United States: Heyday or Decline?
Can one mistake a seemingly emerging period, like the supposed "new American golden age" proclaimed by Trump, for one that is actually a swan song? Of course: at certain times of the year, like this one in January, the velvety red of sunrise and sunset are identical, especially on windy days like those we had last week. Perhaps MAGA America is a pure optical illusion, more twilight than dawn. Perhaps even such a striking and militarily flawless success as the kidnapping of Maduro doesn't mean much. The history of empires is a succession of chance apogees and inexorable declines. Despite the diversity of contexts, cultures, and political structures, periods of decline share some recurring features from the earliest civilizations to contemporary powers. In the ancient world, one of the most common, though not the only, was the inability to maintain increasingly complex and expensive structures. The impossibility of effective territorial administration, suffocating tax pressure, and the need for gigantic armies were common features of the imperial declines of antiquity; the Roman case is the most studied and often the most emblematic. In the modern world, the agony of the Ottoman Empire, for example, is also significant: excessive bureaucracy, loss of military control, and an inability to adapt to changing times. In general, history shows that decline is not exactly an accident, but a structural process that inevitably accompanies the very logic of imperial expansion. Precisely for this reason, Emmanuel Todd accurately predicted the fall of the USSR a decade in advance, based primarily on demographic indicators.
Sometimes, moments of (apparent) brilliance coincide with underlying tensions that foreshadow decline; the aforementioned metaphor of the swan song aptly summarizes these situations. Periods of economic upturn or structural change can be deceptive: many empires have experienced phases of apparent growth or expansion just before collapsing. In the case of the Ottoman Empire in the 19th century, the modernizing reforms masked a crumbling, exhausted structure. The same occurred with the changes that Mikhail Gorbachev proposed to the USSR around 1985. Contrary to what the well-intentioned Western armchair Marxists wanted to perceive at the time—a vigorous aggiornamento of real socialism that would be an alternative to American capitalism—the perestroika It was the swan song of a system that, in fact, never worked. The Trumpian political narrative can create the illusory feeling of vigor, and the ever-reliable narrative of "national rebirth" mobilizes, unites, and generates expectations both within and beyond imperial borders. In contrast, deep structural weaknesses, such as inequalities or demographic dysfunctions, are less conspicuous. Within the MAGA world, expressions like "new golden age" or similar ones are part of a political narrative, not an objective diagnosis. No one doubts the success of the Maduro operation, but a swan song is usually precisely that: a final burst of energy and power immediately before decline. Is this really the case for the United States? Perhaps the answer lies in the fixation on Greenland, which, incidentally, predates Trump by quite some time. When an empire depends too heavily on suppliers, raw materials, or technologies from other powers, something is amiss. In fact, the history of tariffs, in this precise sense, has an ambivalent interpretation. Having the upper hand doesn't guarantee what gets cooked or not cooked. I mean, hoarding all of Venezuela's oil doesn't mean much if your automotive industry is already rotten or if your agricultural production depends largely on the undocumented labor you paradoxically want to expel.

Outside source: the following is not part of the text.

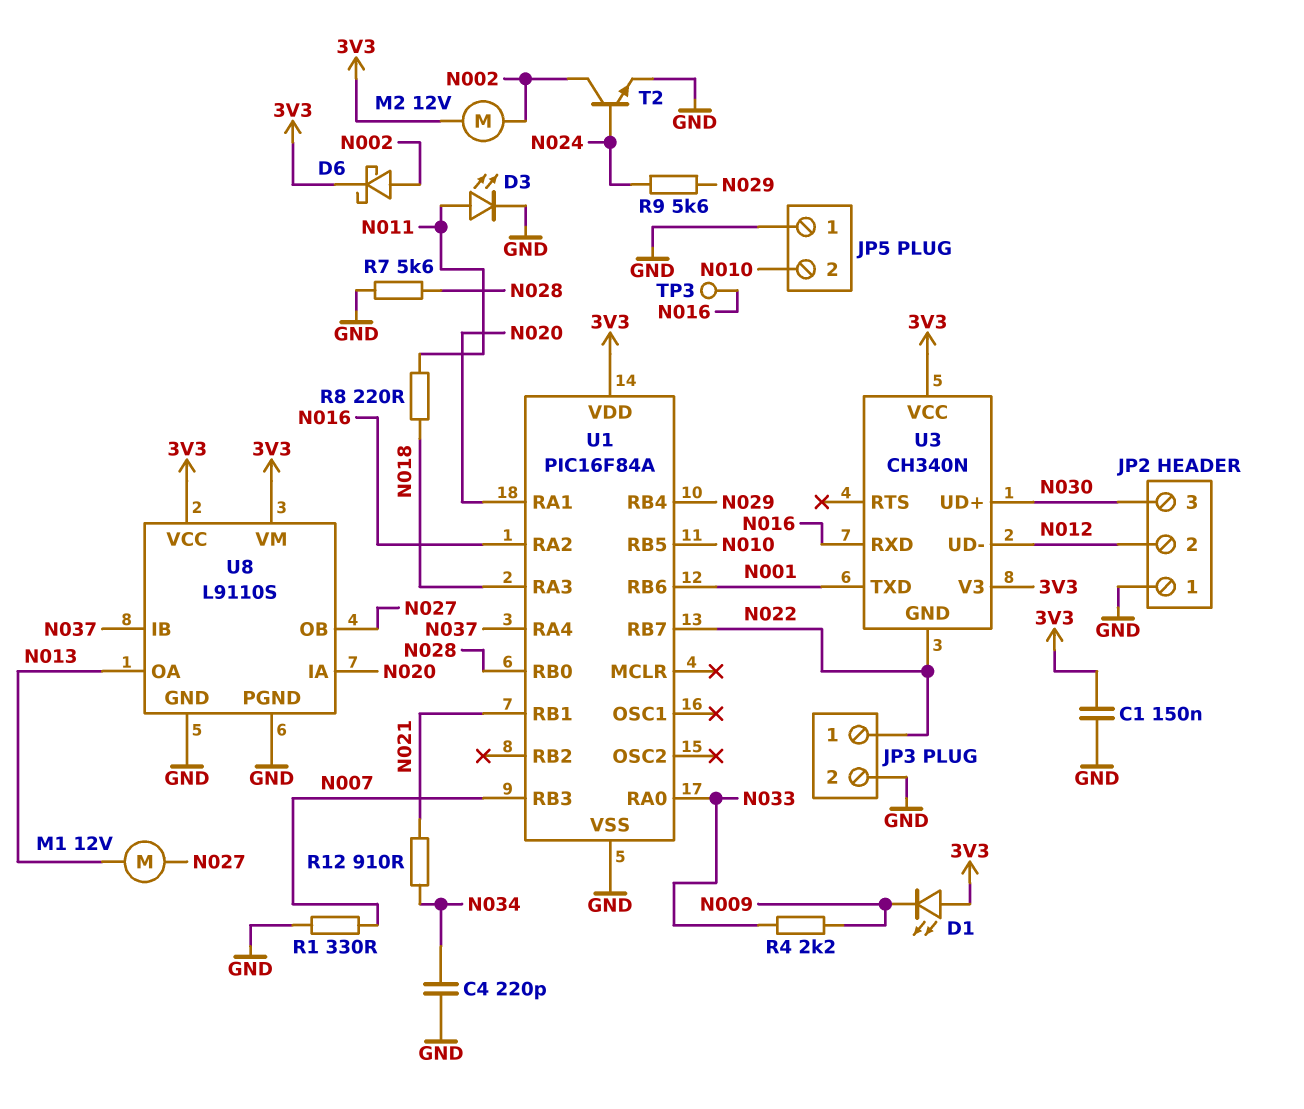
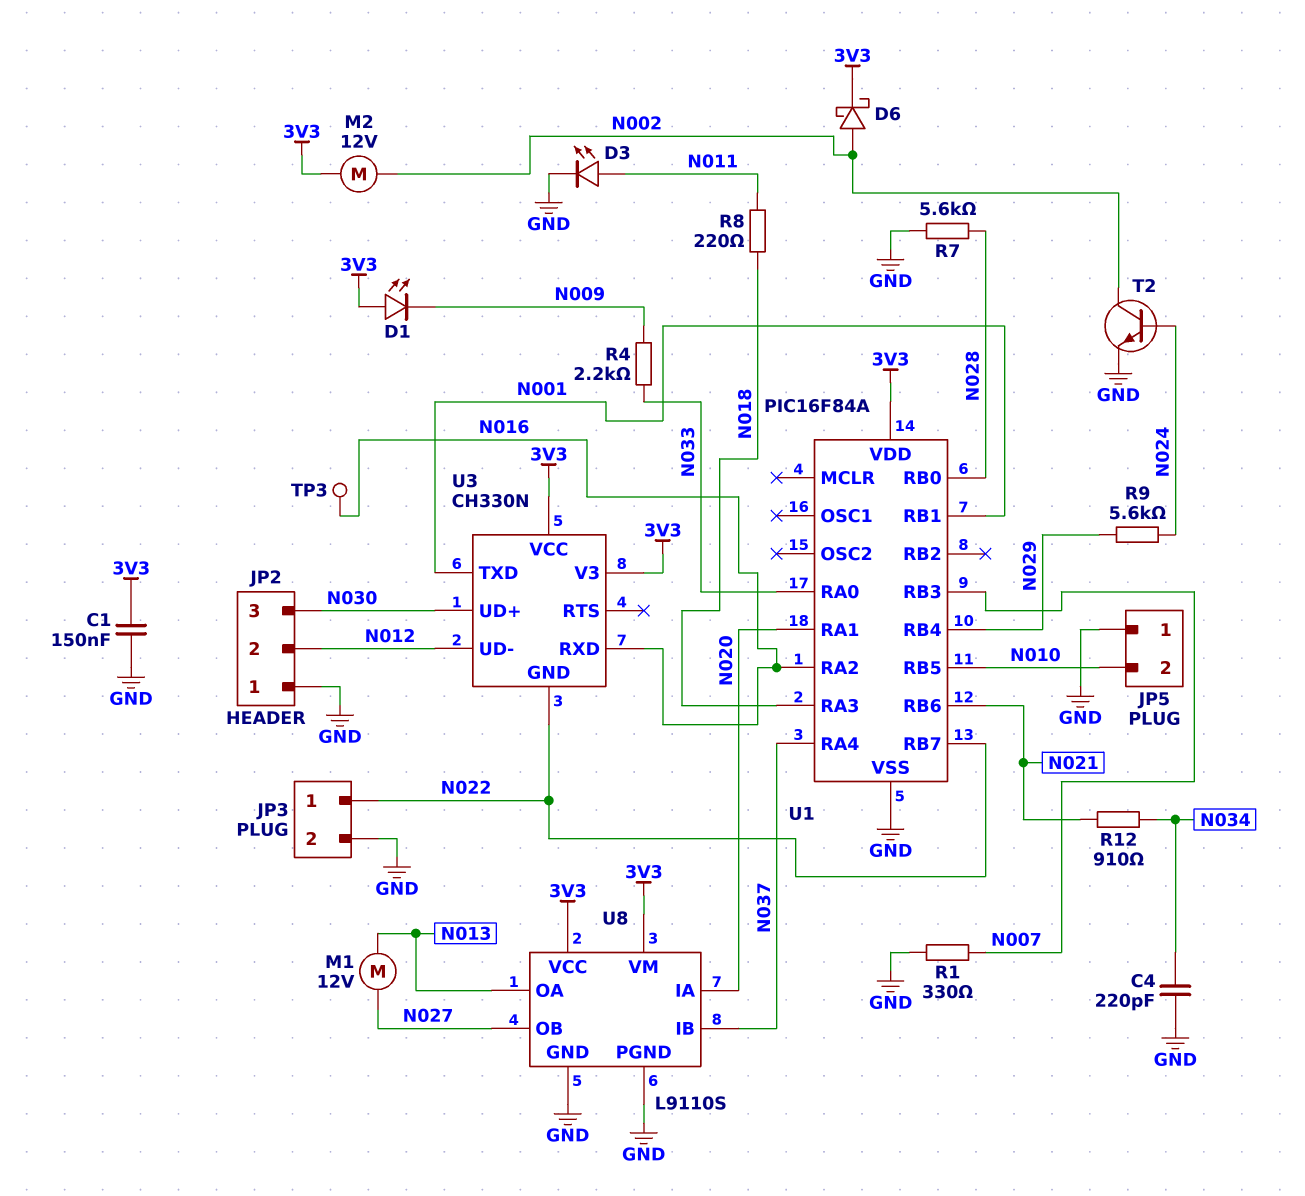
U1 pin RB1: N021 -> N001
U1 pin RB6: N001 -> N021
U3: CH340N -> CH330N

The Rome of Caligula (37-41 AD) was immense and rich, but also turbulent and unstable in every sense. Let it be clear that I do not intend to make a comparison that would necessarily be anachronistic, but merely to offer an illustration. The brief reign of that sinister figure combined a beginning of hope and optimism with a growing climate of fear, extravagance, cruelty, and tension among the people, the Senate, and the army. However, at that time the Roman Empire had no real rival: the Punic Wars had ended victoriously almost two centuries earlier. The Carthage of the United States, on the other hand, exists. It is called China, and it is the world's factory.